── Data to use ──

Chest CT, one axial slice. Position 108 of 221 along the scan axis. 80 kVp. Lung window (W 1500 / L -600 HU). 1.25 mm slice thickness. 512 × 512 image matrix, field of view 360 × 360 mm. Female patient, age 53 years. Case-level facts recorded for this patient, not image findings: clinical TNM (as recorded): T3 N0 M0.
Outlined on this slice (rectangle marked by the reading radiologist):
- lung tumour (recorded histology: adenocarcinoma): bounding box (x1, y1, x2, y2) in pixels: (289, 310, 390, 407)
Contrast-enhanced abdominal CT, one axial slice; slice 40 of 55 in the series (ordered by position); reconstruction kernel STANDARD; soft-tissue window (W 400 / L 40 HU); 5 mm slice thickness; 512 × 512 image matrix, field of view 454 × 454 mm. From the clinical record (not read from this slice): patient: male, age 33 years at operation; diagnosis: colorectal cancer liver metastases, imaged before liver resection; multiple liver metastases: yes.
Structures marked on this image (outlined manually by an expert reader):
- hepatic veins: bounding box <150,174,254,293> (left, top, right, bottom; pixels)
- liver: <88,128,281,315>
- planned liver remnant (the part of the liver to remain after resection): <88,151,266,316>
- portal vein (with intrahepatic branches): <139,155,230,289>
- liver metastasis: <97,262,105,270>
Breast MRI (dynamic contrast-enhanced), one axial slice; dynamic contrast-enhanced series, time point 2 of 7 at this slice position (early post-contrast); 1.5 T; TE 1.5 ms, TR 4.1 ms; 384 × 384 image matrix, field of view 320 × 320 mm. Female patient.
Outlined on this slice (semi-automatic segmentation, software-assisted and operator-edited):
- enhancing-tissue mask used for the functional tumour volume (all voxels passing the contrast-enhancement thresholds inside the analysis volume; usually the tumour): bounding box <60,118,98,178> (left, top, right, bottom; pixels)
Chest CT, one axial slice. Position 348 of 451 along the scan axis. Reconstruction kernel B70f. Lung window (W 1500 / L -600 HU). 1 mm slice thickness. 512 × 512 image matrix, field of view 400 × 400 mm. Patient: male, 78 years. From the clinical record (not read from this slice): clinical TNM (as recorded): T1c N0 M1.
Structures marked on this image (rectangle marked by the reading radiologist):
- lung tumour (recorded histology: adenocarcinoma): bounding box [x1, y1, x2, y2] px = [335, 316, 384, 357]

───

Exercise directions: Reproduce the material in full, keeping every line exactly as given.

Answer area:
Chest CT, one axial slice. Position 108 of 221 along the scan axis. 80 kVp. Lung window (W 1500 / L -600 HU). 1.25 mm slice thickness. 512 × 512 image matrix, field of view 360 × 360 mm. Female patient, age 53 years. Case-level facts recorded for this patient, not image findings: clinical TNM (as recorded): T3 N0 M0.
Outlined on this slice (rectangle marked by the reading radiologist):
- lung tumour (recorded histology: adenocarcinoma): bounding box (x1, y1, x2, y2) in pixels: (289, 310, 390, 407)
Contrast-enhanced abdominal CT, one axial slice; slice 40 of 55 in the series (ordered by position); reconstruction kernel STANDARD; soft-tissue window (W 400 / L 40 HU); 5 mm slice thickness; 512 × 512 image matrix, field of view 454 × 454 mm. From the clinical record (not read from this slice): patient: male, age 33 years at operation; diagnosis: colorectal cancer liver metastases, imaged before liver resection; multiple liver metastases: yes.
Structures marked on this image (outlined manually by an expert reader):
- hepatic veins: bounding box <150,174,254,293> (left, top, right, bottom; pixels)
- liver: <88,128,281,315>
- planned liver remnant (the part of the liver to remain after resection): <88,151,266,316>
- portal vein (with intrahepatic branches): <139,155,230,289>
- liver metastasis: <97,262,105,270>
Breast MRI (dynamic contrast-enhanced), one axial slice; dynamic contrast-enhanced series, time point 2 of 7 at this slice position (early post-contrast); 1.5 T; TE 1.5 ms, TR 4.1 ms; 384 × 384 image matrix, field of view 320 × 320 mm. Female patient.
Outlined on this slice (semi-automatic segmentation, software-assisted and operator-edited):
- enhancing-tissue mask used for the functional tumour volume (all voxels passing the contrast-enhancement thresholds inside the analysis volume; usually the tumour): bounding box <60,118,98,178> (left, top, right, bottom; pixels)
Chest CT, one axial slice. Position 348 of 451 along the scan axis. Reconstruction kernel B70f. Lung window (W 1500 / L -600 HU). 1 mm slice thickness. 512 × 512 image matrix, field of view 400 × 400 mm. Patient: male, 78 years. From the clinical record (not read from this slice): clinical TNM (as recorded): T1c N0 M1.
Structures marked on this image (rectangle marked by the reading radiologist):
- lung tumour (recorded histology: adenocarcinoma): bounding box [x1, y1, x2, y2] px = [335, 316, 384, 357]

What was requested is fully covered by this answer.